Would you copy the lines below exactly and omit the images?

**RAW DATA**
Start of Block
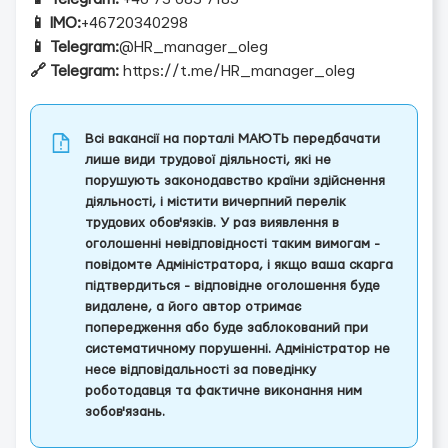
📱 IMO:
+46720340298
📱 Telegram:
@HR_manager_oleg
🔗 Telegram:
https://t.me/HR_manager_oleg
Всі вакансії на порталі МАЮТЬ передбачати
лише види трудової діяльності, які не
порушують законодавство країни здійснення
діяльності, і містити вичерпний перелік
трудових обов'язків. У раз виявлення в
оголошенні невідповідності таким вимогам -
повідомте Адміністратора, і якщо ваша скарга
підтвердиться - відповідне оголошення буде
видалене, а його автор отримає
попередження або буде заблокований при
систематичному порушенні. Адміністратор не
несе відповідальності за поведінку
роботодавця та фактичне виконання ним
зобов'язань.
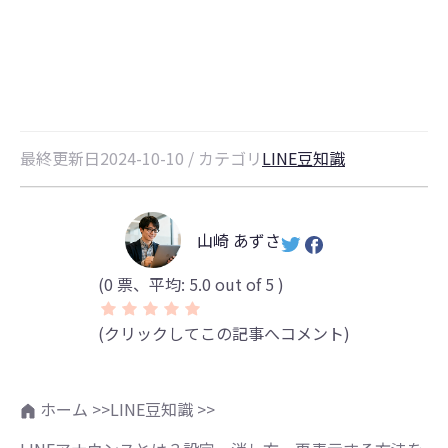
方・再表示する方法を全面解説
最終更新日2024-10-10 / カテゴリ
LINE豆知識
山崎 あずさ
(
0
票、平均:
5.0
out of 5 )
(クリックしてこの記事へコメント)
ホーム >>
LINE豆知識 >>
End of Block
**ANSWER TO THIS PROBLEM**
📱 IMO:
+46720340298
📱 Telegram:
@HR_manager_oleg
🔗 Telegram:
https://t.me/HR_manager_oleg
Всі вакансії на порталі МАЮТЬ передбачати
лише види трудової діяльності, які не
порушують законодавство країни здійснення
діяльності, і містити вичерпний перелік
трудових обов'язків. У раз виявлення в
оголошенні невідповідності таким вимогам -
повідомте Адміністратора, і якщо ваша скарга
підтвердиться - відповідне оголошення буде
видалене, а його автор отримає
попередження або буде заблокований при
систематичному порушенні. Адміністратор не
несе відповідальності за поведінку
роботодавця та фактичне виконання ним
зобов'язань.
方・再表示する方法を全面解説
最終更新日2024-10-10 / カテゴリ
LINE豆知識
山崎 あずさ
(
0
票、平均:
5.0
out of 5 )
(クリックしてこの記事へコメント)
ホーム >>
LINE豆知識 >>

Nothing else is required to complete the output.